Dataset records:
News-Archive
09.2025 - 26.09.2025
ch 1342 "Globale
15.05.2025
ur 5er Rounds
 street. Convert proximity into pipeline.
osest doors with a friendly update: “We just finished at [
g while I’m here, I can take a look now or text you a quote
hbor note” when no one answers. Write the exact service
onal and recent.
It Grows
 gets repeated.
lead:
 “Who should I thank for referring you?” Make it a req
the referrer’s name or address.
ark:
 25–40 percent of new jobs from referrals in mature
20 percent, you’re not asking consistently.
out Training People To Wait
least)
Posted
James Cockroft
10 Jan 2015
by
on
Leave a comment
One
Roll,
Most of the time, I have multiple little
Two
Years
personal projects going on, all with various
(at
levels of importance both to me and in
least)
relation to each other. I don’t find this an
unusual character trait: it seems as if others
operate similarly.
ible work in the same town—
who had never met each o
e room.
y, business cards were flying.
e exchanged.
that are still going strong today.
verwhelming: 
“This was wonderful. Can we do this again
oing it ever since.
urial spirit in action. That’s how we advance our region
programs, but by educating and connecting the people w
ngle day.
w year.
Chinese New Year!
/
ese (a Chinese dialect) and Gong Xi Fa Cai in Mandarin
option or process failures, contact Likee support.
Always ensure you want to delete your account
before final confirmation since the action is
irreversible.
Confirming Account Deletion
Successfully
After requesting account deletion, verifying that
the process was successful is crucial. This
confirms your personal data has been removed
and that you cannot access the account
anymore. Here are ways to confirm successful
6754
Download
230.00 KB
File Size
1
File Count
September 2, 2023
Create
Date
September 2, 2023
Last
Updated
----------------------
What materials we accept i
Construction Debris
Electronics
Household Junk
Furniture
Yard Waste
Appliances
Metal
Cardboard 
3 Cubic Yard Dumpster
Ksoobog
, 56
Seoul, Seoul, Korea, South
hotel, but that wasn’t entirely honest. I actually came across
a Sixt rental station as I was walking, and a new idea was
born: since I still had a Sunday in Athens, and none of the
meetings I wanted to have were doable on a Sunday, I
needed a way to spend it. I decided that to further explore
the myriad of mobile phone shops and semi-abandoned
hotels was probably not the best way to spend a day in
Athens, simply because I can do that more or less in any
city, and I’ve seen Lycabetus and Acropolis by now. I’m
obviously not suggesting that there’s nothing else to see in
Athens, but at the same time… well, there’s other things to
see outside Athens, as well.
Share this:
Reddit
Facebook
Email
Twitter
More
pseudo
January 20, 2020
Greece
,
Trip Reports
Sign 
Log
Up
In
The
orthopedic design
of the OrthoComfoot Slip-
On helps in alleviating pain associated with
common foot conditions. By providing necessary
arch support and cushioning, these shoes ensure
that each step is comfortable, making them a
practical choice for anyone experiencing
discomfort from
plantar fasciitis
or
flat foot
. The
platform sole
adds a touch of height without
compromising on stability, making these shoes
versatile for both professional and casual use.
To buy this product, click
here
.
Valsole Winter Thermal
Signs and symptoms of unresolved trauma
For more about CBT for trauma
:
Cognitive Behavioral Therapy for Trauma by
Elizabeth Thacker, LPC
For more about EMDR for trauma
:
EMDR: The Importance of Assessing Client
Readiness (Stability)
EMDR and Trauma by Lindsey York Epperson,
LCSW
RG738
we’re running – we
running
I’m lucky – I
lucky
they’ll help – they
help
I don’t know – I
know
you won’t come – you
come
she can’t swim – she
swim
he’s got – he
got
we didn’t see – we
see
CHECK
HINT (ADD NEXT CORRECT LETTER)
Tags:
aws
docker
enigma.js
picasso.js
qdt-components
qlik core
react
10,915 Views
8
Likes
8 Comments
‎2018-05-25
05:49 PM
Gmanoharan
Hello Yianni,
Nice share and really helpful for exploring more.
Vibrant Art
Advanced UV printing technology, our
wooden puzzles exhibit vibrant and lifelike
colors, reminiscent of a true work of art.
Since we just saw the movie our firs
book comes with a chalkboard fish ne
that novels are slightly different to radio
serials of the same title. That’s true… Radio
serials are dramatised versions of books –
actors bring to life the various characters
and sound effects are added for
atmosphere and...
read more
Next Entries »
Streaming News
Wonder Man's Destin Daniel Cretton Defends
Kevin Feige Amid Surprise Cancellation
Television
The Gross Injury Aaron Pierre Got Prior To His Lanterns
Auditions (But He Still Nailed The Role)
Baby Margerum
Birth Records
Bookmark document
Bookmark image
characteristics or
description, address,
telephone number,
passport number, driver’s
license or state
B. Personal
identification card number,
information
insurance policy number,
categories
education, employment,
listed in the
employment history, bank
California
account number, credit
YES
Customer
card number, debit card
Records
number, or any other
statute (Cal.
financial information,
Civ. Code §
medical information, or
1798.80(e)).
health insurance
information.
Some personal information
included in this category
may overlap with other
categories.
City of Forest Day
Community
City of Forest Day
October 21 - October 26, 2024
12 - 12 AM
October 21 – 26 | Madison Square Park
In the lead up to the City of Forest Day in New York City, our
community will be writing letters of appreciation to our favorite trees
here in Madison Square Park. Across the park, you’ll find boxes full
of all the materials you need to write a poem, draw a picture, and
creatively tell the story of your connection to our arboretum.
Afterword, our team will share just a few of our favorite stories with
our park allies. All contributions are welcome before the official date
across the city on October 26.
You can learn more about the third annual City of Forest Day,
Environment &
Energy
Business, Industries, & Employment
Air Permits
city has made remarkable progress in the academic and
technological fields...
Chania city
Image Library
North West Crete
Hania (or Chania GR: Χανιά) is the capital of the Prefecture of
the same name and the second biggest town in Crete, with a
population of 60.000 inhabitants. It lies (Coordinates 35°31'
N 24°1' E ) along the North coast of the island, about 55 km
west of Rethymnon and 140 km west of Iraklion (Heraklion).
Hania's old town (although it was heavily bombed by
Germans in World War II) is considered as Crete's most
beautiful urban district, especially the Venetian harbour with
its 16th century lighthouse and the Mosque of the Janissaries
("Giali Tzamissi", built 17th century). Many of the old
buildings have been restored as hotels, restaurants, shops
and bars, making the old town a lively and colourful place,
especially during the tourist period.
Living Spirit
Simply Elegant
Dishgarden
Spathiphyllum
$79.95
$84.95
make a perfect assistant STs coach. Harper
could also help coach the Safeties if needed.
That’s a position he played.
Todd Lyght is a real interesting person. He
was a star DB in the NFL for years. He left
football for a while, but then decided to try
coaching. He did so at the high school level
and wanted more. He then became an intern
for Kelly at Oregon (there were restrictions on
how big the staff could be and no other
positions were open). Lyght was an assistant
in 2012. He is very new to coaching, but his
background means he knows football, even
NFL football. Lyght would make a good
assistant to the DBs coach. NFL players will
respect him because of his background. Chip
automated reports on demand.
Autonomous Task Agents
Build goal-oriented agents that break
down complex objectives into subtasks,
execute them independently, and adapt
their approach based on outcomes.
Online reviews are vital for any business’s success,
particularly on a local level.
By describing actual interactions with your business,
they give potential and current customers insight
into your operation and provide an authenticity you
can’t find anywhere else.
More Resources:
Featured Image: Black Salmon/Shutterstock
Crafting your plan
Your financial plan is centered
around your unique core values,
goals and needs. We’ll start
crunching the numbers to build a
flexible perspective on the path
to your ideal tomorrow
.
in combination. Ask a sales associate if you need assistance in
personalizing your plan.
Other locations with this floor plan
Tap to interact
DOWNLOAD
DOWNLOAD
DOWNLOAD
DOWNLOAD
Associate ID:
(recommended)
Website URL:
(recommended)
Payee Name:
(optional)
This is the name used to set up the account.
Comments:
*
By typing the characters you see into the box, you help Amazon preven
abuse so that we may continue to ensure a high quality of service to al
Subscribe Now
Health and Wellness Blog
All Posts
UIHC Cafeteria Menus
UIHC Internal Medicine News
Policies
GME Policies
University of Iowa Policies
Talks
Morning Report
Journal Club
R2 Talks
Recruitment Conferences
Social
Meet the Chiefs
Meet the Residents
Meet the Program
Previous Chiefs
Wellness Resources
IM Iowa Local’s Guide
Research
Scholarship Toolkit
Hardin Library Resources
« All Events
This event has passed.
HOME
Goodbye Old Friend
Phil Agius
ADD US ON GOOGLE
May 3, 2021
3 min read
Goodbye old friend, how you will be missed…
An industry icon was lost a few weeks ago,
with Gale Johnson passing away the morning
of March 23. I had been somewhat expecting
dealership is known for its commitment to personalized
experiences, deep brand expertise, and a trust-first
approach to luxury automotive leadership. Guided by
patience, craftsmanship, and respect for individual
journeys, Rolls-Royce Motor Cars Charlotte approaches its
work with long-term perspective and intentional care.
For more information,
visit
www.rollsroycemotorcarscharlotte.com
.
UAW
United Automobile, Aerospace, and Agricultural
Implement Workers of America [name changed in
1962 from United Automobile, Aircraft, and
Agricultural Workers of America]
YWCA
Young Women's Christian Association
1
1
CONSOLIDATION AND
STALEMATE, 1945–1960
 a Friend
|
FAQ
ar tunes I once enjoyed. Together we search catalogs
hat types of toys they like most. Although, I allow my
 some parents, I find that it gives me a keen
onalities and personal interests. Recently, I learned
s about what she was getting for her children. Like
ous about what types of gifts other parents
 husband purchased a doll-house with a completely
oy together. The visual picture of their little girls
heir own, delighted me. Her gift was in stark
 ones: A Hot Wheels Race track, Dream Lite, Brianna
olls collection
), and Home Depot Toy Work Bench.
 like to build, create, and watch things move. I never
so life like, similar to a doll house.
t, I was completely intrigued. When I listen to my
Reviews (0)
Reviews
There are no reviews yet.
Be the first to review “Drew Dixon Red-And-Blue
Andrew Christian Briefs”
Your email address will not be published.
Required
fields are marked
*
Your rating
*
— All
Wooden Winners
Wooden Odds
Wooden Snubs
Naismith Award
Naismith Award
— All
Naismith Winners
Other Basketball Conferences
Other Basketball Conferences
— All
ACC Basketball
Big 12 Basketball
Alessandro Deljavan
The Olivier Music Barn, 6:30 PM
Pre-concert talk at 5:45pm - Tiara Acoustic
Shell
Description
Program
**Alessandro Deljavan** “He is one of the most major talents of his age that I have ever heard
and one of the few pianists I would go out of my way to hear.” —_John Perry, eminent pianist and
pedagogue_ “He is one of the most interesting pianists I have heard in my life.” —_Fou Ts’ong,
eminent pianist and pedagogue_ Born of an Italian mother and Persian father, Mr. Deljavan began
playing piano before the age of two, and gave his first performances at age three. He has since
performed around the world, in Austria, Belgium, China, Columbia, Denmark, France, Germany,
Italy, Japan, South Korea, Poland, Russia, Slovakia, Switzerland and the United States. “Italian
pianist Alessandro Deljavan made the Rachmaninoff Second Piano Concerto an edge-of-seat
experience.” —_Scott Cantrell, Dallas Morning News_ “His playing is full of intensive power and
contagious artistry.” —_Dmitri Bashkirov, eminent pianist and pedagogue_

Your task: Filter the lines above, keeping and copying those that contain "will".

Response:
community will be writing letters of appreciation to our favorite trees
Afterword, our team will share just a few of our favorite stories with
assistant to the DBs coach. NFL players will
Goodbye old friend, how you will be missed…
Your email address will not be published.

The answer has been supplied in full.